What were your initial reactions to the EFL’s statement about the ESL proposals?
‘I think the statement was strong and made a lot of sense. A strong pyramid based on promotion, relegation and ultimately European qualification, is fundamental to our game’s continued success.
I also hope the ESL club’s view of the League Cup changes. While many see it as a burden, which I completely understand why, it provides vital income to many EFL Clubs’.
Ultimately, they were overturned and John W.Henry gave a speech to Liverpool fans. Did you think that the owners/people involved with withdrawing did pay an interest to the fans reaction? Also, I’d like to see them punished still so it doesn’t happen again. Do you think they should be punished?
‘I feel like the reaction from fans played a massive part in clubs withdrawing from it. While I knew this was always going to be the reaction, if fans didn’t kick up a fuss, I’m confident it would’ve happened.
Just look at the reaction to ‘Project Big Picture’ a few months ago. While that proposal was welcomed by a lot more than the ESL, the overall view was against it. So why did they think this would be any different?

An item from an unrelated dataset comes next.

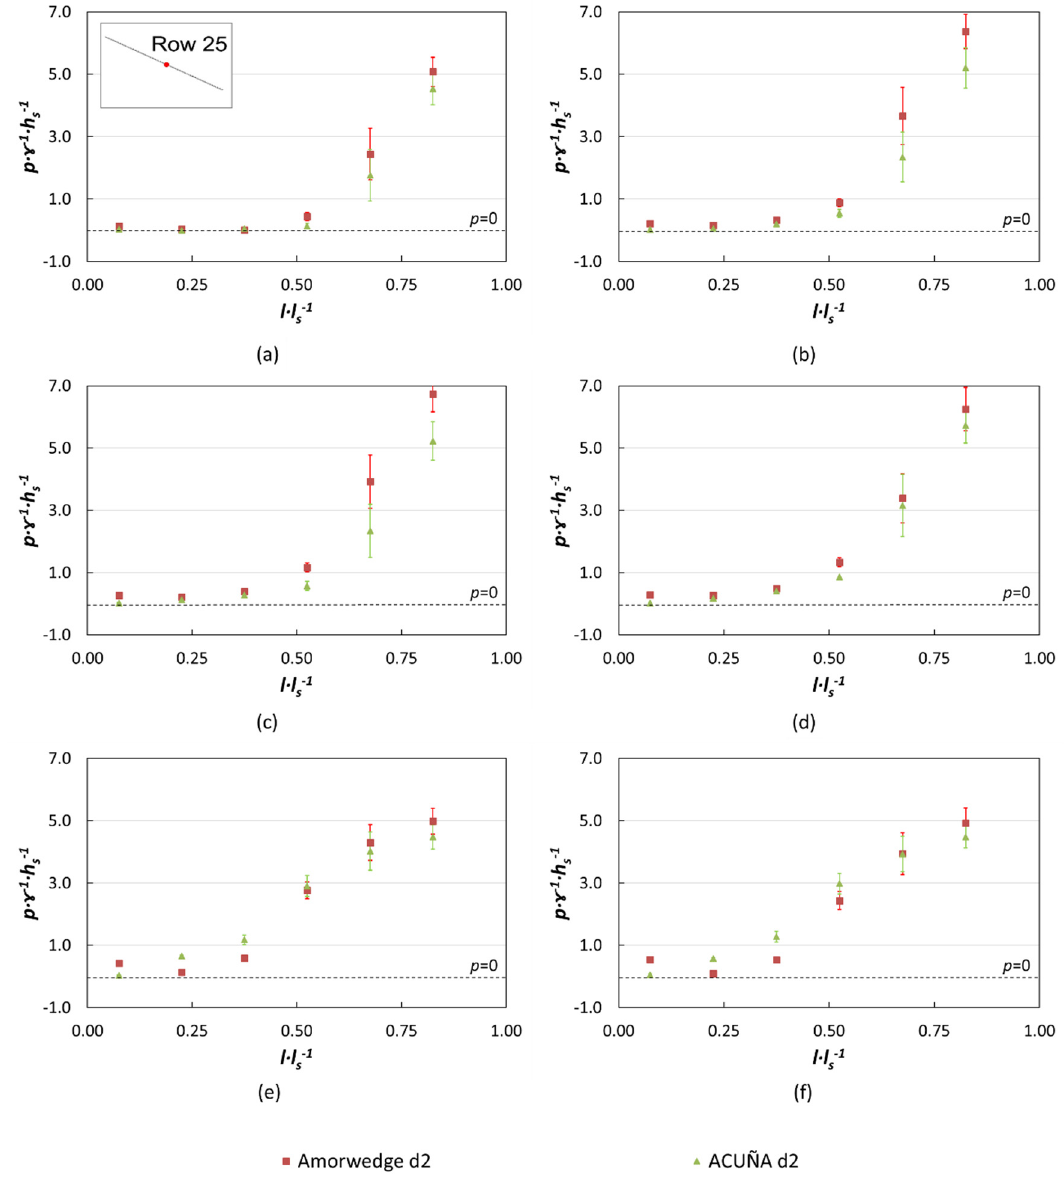
Figure 14. Average and standard deviation of the hydrodynamic pressures registered on the tread of Armorwedge TM ( w 1) and ACUÑA ( w 2) block in row 25 of the chute for different unit discharges simulating blocks laid over an impervious soil with an intermediate and permeable bedding granular layer ( d 2): ( a ) 0.04 m 2 s − 1 , ( b ) 0.08 m 2 s − 1 , ( c ) 0.10 m 2 s − 1 , ( d ) 0.12 m 2 s − 1 , ( e ) 0.16 m 2 s − 1 and ( f ) 0.20 m 2 s − 1 .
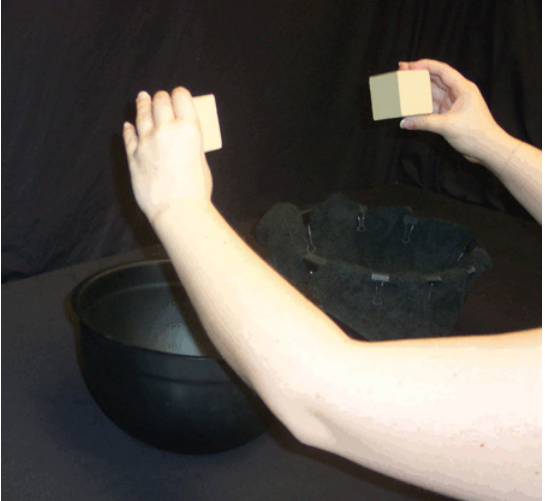
Fig 3. Bowls. Participant holding blocks approximately 20 cm above the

A points deduction and a one season European ban has to be seriously considered. The authorities have to make a strong statement and make sure the clubs know that what they did was wrong and can’t happen again. If they are too lenient in their punishments, I fear the conspirators will be able to learn from their mistakes and try this again.
I understand fans of the club’s who took part in this proposal will argue that a points deduction or a European ban will be seen as punishing the fans – but something has to be done. It’s been repeated many times across social media for the past 48 hours, but fans of Sheffield Wednesday, Macclesfield and Leeds weren’t taken into consideration when they had points taken off them and the general consensus was that the right thing had been done. What’s the difference now? Is it because it’s the ‘big six’ involved? It has to be.
If the fans can be rewarded when the owners make ‘good’ decisions then obviously the opposite has to be true’.
People are now saying that the fans have ‘won’. However, I don’t agree with this as there are still so many problems within the game. What are three of the biggest subject topics that you want tackling within the sport?
‘While it’s great that fans were able to throw their allegiances out the window to unite, the game is far from ‘won’. The list of topics that have to change is endless. But my three main issues are the ever-increasing ticket prices that are pricing fans out of the game, crazy kick-off times that stop fans from going to games and sorting out the sport’s relationship with the gambling industry’.